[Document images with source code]
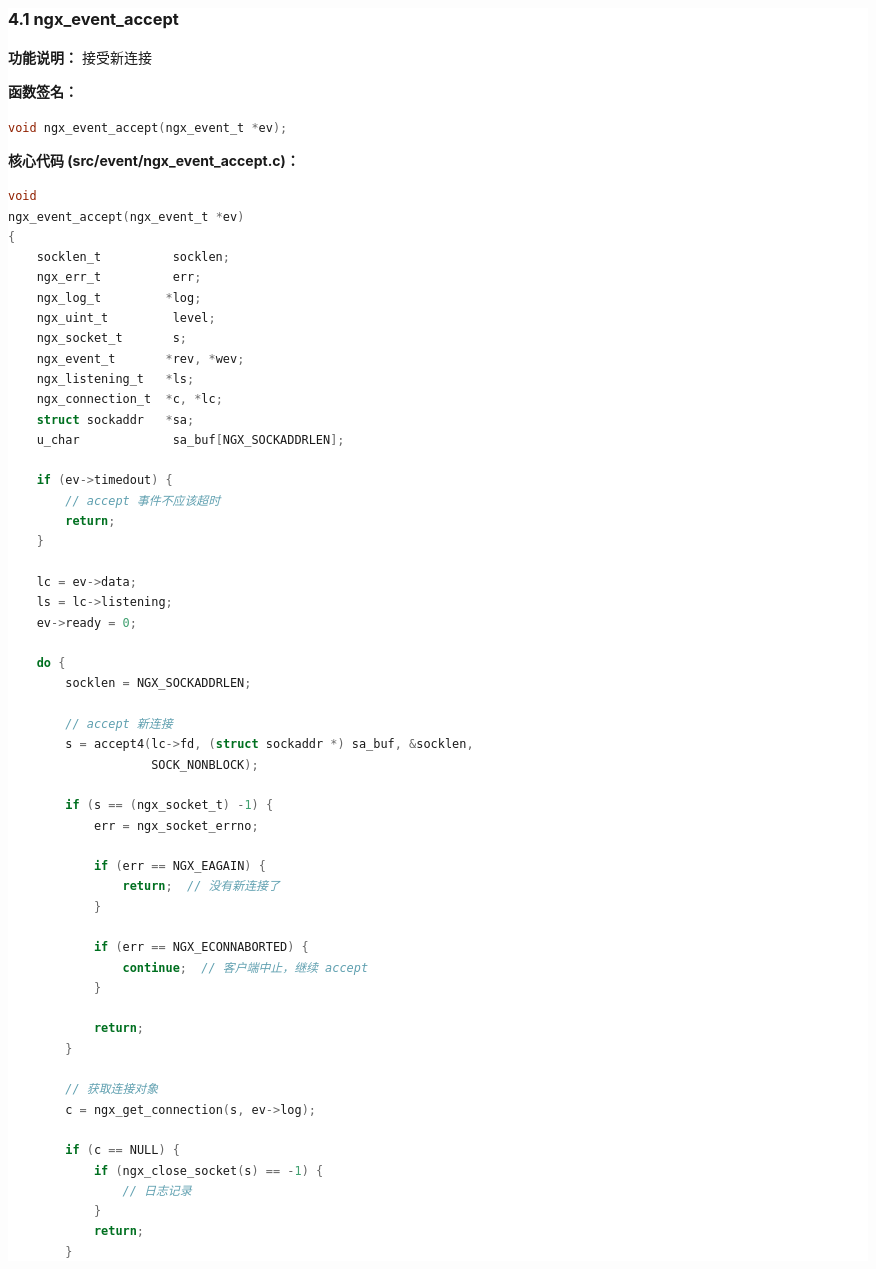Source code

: ### 4.1 ngx_event_accept

**功能说明：** 接受新连接

**函数签名：**

```c
void ngx_event_accept(ngx_event_t *ev);
```

**核心代码 (src/event/ngx_event_accept.c)：**

```c
void
ngx_event_accept(ngx_event_t *ev)
{
    socklen_t          socklen;
    ngx_err_t          err;
    ngx_log_t         *log;
    ngx_uint_t         level;
    ngx_socket_t       s;
    ngx_event_t       *rev, *wev;
    ngx_listening_t   *ls;
    ngx_connection_t  *c, *lc;
    struct sockaddr   *sa;
    u_char             sa_buf[NGX_SOCKADDRLEN];

    if (ev->timedout) {
        // accept 事件不应该超时
        return;
    }

    lc = ev->data;
    ls = lc->listening;
    ev->ready = 0;

    do {
        socklen = NGX_SOCKADDRLEN;

        // accept 新连接
        s = accept4(lc->fd, (struct sockaddr *) sa_buf, &socklen,
                    SOCK_NONBLOCK);

        if (s == (ngx_socket_t) -1) {
            err = ngx_socket_errno;

            if (err == NGX_EAGAIN) {
                return;  // 没有新连接了
            }

            if (err == NGX_ECONNABORTED) {
                continue;  // 客户端中止，继续 accept
            }

            return;
        }

        // 获取连接对象
        c = ngx_get_connection(s, ev->log);

        if (c == NULL) {
            if (ngx_close_socket(s) == -1) {
                // 日志记录
            }
            return;
        }
```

» WORK TO COMPLETE
Look through the records for the string "socklen". Copy every line that has it.

» RESULT BELOW
    socklen_t          socklen;
        socklen = NGX_SOCKADDRLEN;
        s = accept4(lc->fd, (struct sockaddr *) sa_buf, &socklen,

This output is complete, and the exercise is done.